Critically, this report does not account for the $1.9 trillion stimulus package that President Biden is proposing, which will further worsen the U.S. fiscal imbalance. The CBO report does project shrinking deficits in the next several years, with the New York Times reporting:
The 2021 deficit projection has grown compared to the office’s September forecasts, largely as a result of a $900 billion economic aid bill Congress passed in December. But projected deficits for the ensuing several years have shrunk by even more as a result of faster-than-expected economic growth, which is projected to increase tax and other federal revenue.
This rosy outlook, however, is not warranted. Focusing on the short-term is tempting, but the crucial issue is the long-term fiscal imbalance. Research finds:
The current fiscal path is unsustainable. The primary drivers of America’s growing debt burden are Medicare and Medicaid, which are projected to grow faster than GDP indefinitely. Social Security is projected to grow faster than GDP for at least the next 20 years. Thus, stabilizing the debt‐to‐GDP ratio requires lowering the growth rate of spending on these programs. The recent wave of COVID-19 spending has pushed the debt‐to‐GDP level past 100 percent for the first time in multiple generations. In the long run, however, the pandemic will not dramatically alter the debt burden’s path.
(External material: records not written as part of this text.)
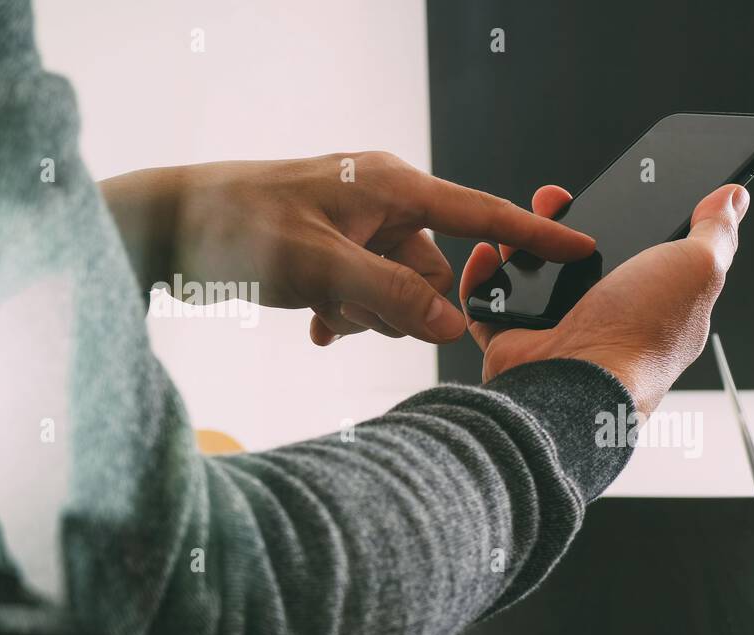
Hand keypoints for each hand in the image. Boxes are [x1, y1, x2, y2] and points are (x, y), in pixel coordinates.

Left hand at [99, 153, 594, 344]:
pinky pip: (376, 291)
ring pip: (405, 289)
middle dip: (407, 304)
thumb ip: (394, 298)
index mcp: (394, 186)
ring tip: (326, 309)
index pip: (481, 214)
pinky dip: (354, 312)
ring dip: (373, 312)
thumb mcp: (323, 270)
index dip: (534, 236)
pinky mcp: (344, 247)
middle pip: (438, 271)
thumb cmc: (242, 228)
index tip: (581, 249)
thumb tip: (453, 327)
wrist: (172, 224)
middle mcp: (386, 200)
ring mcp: (365, 224)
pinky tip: (319, 320)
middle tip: (355, 309)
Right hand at [458, 183, 748, 414]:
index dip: (627, 217)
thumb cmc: (641, 337)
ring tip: (518, 220)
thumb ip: (716, 233)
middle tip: (554, 199)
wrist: (576, 386)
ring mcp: (559, 332)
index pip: (642, 253)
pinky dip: (484, 277)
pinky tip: (490, 253)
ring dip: (522, 240)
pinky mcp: (516, 343)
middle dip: (564, 221)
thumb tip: (733, 197)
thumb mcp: (698, 269)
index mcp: (654, 307)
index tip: (613, 187)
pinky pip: (491, 303)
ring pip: (534, 274)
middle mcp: (607, 321)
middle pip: (580, 256)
Rather than focusing on cutting spending for COVID-19 relief, Congress should focus on curbing the growth in mandatory entitlement spending.
Predicting when the U.S. will have a fiscal meltdown – if we fail to slow entitlement growth – is tricky. Many countries have been on what appeared to be unsustainable paths for decades before their financial and fiscal situations collapsed. But that does not mean they escaped eventual reckoning, nor that the U.S. should risk the same fate.